Knowing how to read your tire codes can significantly help you in shopping for the right products for your car. After all, knowledge is power and it can assist you in making an informed decision when you choose the right tires for your vehicle.

Years ago, the tire industry came up with a set of standards for the details embossed on the tires’ sidewall. When you look at it, you will see an alphanumeric code that indicates the tire size, manufacture date, inflation, and other essential information. In this article, we are going to discuss what they mean. This can also be useful when you plan on changing the tires of the vehicle you bought from a Japanese car auction.

Understanding the Tire Ratings

Typically, tire sizes begin with a letter or two which indicate what kind of service or vehicle the tire was intended for. Here are the tire ratings:

P stands for ‘P-Metric’

Typically, you will find an abundance of P-Metric tires in the market. The letter ‘P’ represents passenger cars, which means that tires with this indicator are intended for vehicles like sedans, minivans, SUVs, and light-duty pickup trucks.

Euro-Metric/Metric

Also referred to as Euro-Metric tires, Metric tires do not have a letter designation. When it comes to dimensions, their sizes are the same as what P-Metric tires have. However, there are just some slight differences in their cargo-carrying capabilities and ratings. Typically, Metric tires are used for European vehicles. On the other hand, they can also be used on vans and SUVs.
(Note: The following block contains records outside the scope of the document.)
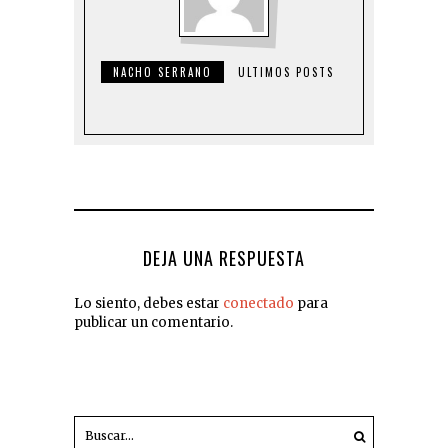
NACHO SERRANO
ULTIMOS POSTS
DEJA UNA RESPUESTA
Lo siento, debes estar
conectado
para
publicar un comentario.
LT as a prefix stands for ‘Light Truck’

LT stands for Light Trick Metric sizes for tires intended on vehicles that carry heavy cargo or tow trailers. LT Metric tires are used on full-sized vans and SUVs, as well as on medium-duty and heavy-duty pickup trucks with capacities ranging from ¾ ton to a ton.

LT as a suffix stands for ‘Light Truck’

Tires with the LT suffix are designed for light-duty to heavy-duty pickup trucks with carrying capacities ranging from half a ton to a ton. They can also be used for vans and sports utility vehicles.

T stands for ‘Temporary Spare’

If the code begins with the letter ‘T’, it indicates that the tire is a temporary spare. Also referred to as space savers or mini spares, these tires are intended for use for a short period until they are replaced accordingly.

ST stands for ‘Special Trailer’

If the tire code begins with ‘ST’, you should only use it on boat, car, or utility trailers. The letters stand for ‘special trailer’.

C stands for ‘Commercial’

Commercial tires are specifically designed for vans and delivery trucks that can carry heavy cargo. These tires are also identified based on their service description rating or load range.

Understanding the Tire Sizes

The Tire’s Section Width

You will know the cross-sectional width of a tire by looking at the three-digit number which follow the service type prefix. For instance, in the tire code P 225/45R17 91V, the width of the tires—225 millimeters—was measured from the inner sidewall’s widest point to the outer sidewall’s widest point.

The Sidewall’s Aspect Ratio

You will know the aspect ration of the sidewall by looking at the two digits after the section width of the tire. For example, in the tire code P225/ 45R17 91V, the number 45 represents the distance of the sidewall, which is the measurement from the wheel rim to the tread’s outer side. Basically, the distance is 45% of the section width. When the aspect ratio value is lower, it means that you have a lower-profile tire with a shorter sidewall. Higher aspect ratio indicates a taller sidewall which makes the tire look like a donut.

Wheel and Tire Diameter

In our example (P225/ 45R17 91V), the number 17 indicates that the tire must be used on a wheel with a diameter of 17 inches. Keep in mind that the sizes of tires are available in these widths (in inches): 8, 10, 12, 13, 14, 15, 17, 18, 19, 20, 22, 23, 24, 26, and 28.